Скиталец | страница 3



– Завтра, – поправил его Томас, – мы зададим свои вопросы.

– Господь не допустит, чтобы мы тащились в такую несусветную даль попусту, – отрезал священник и, чтобы пресечь со стороны Томаса возможные возражения, извлек скудный ужин. – Вот весь хлеб, какой у нас остался. А часть сыра и яблоко надо приберечь на завтра. – Отец Хобб осенил снедь крестным знамением, благословляя трапезу, и разломил сыр на три части. – Но и оставаться голодными на ночь тоже негоже.

С наступлением темноты резко похолодало. Недолгий дождь кончился, а с ним стих и ветер. Томас лег спать ближе всех к двери коровника, но через какое-то время, уже после того, как ветер унялся, он проснулся, потому что на небосклоне, на севере, вдруг показался свет.

Томас перекатился и сел, мигом позабыв обо всем, что ему говорили, позабыв о голоде и обо всех мелких, но изрядно отравляющих жизнь неудобствах. Все это не имело значения по сравнению с возможностью увидеть Грааль. Святой Грааль, драгоценнейший из всех даров Христа человечеству, утраченный более тысячи лет назад. Небесное свечение виделось ему светящейся кровью, окруженной сиянием – подобно нимбу, осеняющему чело святого. Небо наполнилось ослепительными переливами света.

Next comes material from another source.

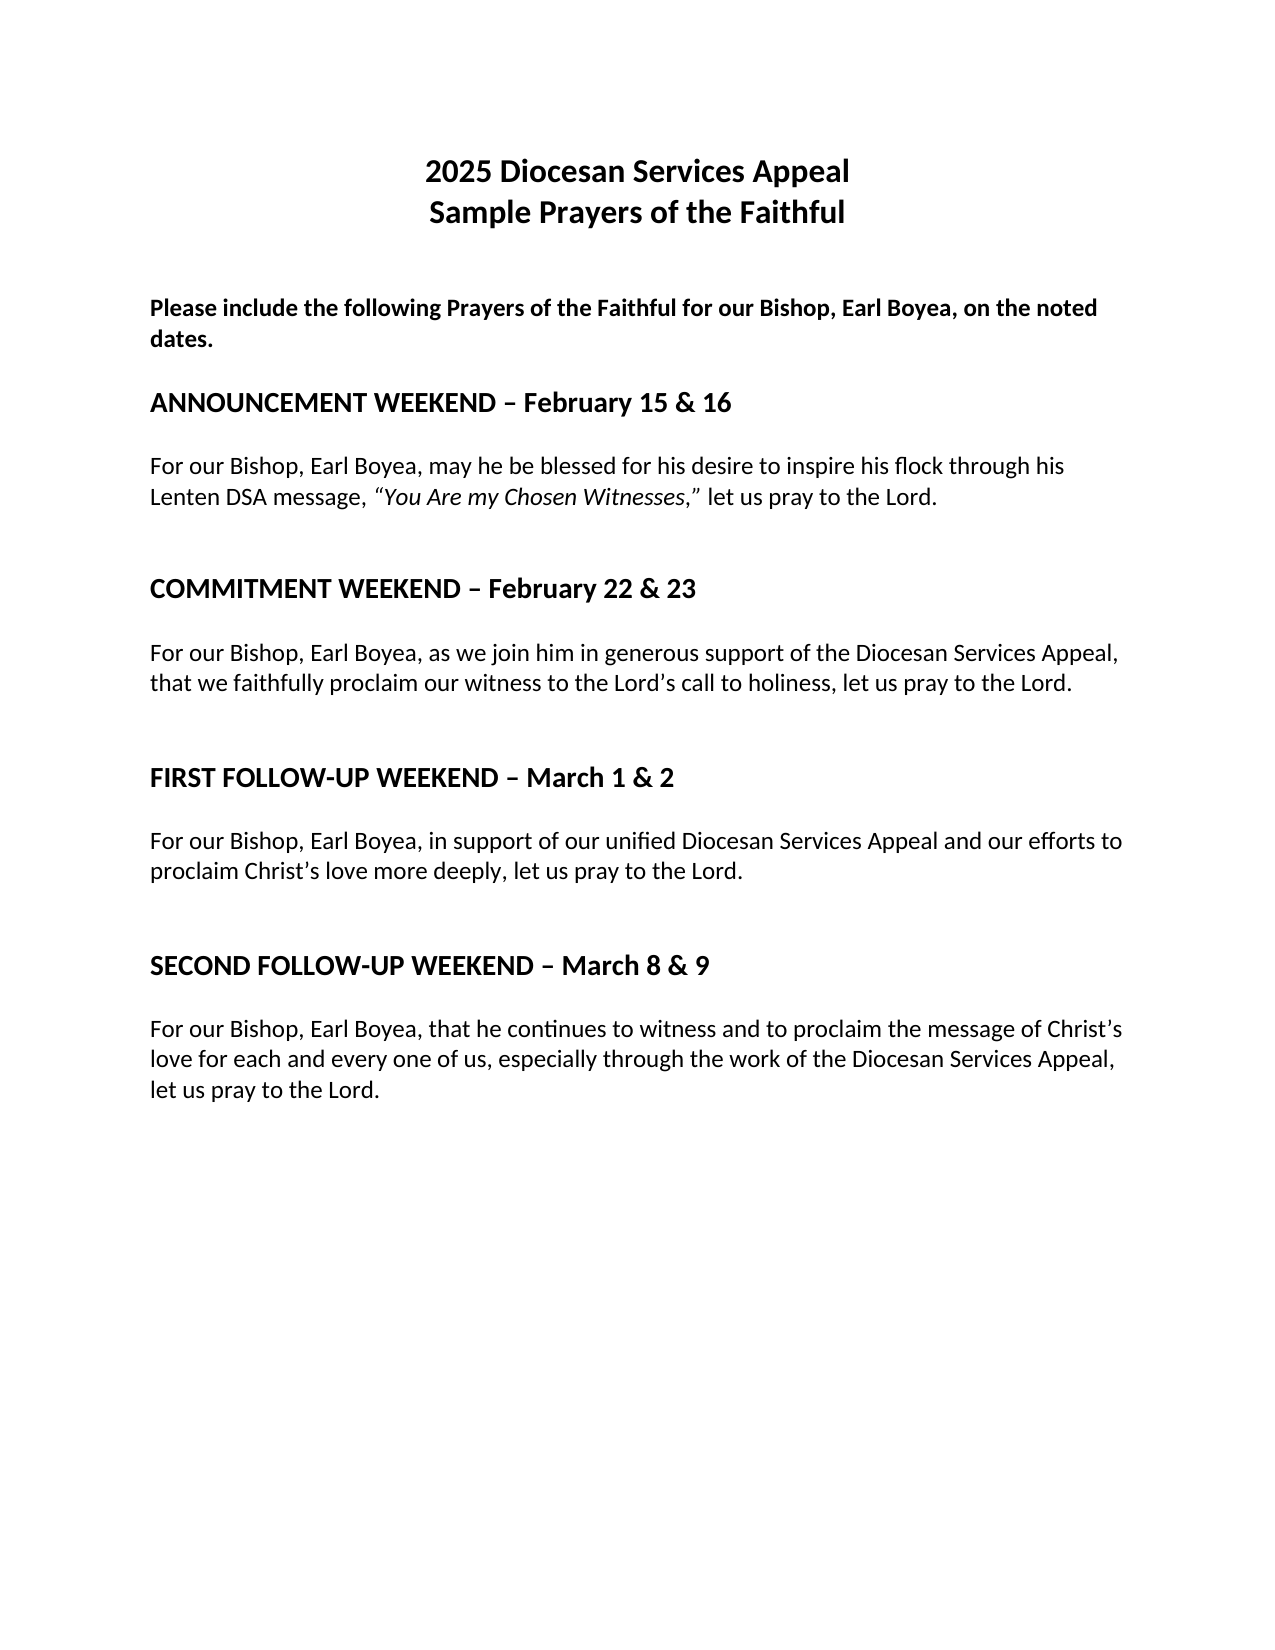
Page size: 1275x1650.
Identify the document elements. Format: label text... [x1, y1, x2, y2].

Томасу хотелось верить, что чаша Грааля действительно существовала. Он думал о том, что если эту чашу удастся найти, то наполняющая ее кровь Спасителя сможет впитать в себя все зло этого мира, избавив от него человечество. Безумная надежда на то, что в эту октябрьскую ночь ему на пламенеющем небосклоне и впрямь была явлена чаша Грааля, была столь велика, что глаза парня наполнились слезами. Образ постепенно утратил четкость, но оставался зримым, и ему вдруг привиделось, что над кипящим содержимым священного сосуда поднимаются испарения, а позади чаши воспаряют к горним высотам ангелы, на белоснежных крыльях которых пляшут блики мистического огня. Весь северный небосклон обратился в дым, золото и багрянец – своего рода лучезарное знамение, явленное сомневающемуся Томасу.

– О господи! – выдохнул он, отбросив одеяло, и приподнялся на колени на холодном пороге хлева. – О господи!

– Томас?

Оказалось, что Элеонора проснулась. Она села рядом с ним, вгляделась в ночь и по-французски промолвила:

– Огонь. C’est un grand incendie[2]. – В голосе ее слышался трепет.

– C’est un incendie? – спросил Томас и лишь потом, полностью проснувшись, увидел, что горизонт действительно окрашен заревом, а языки пламени, поднимаясь вверх, освещают чашу облаков.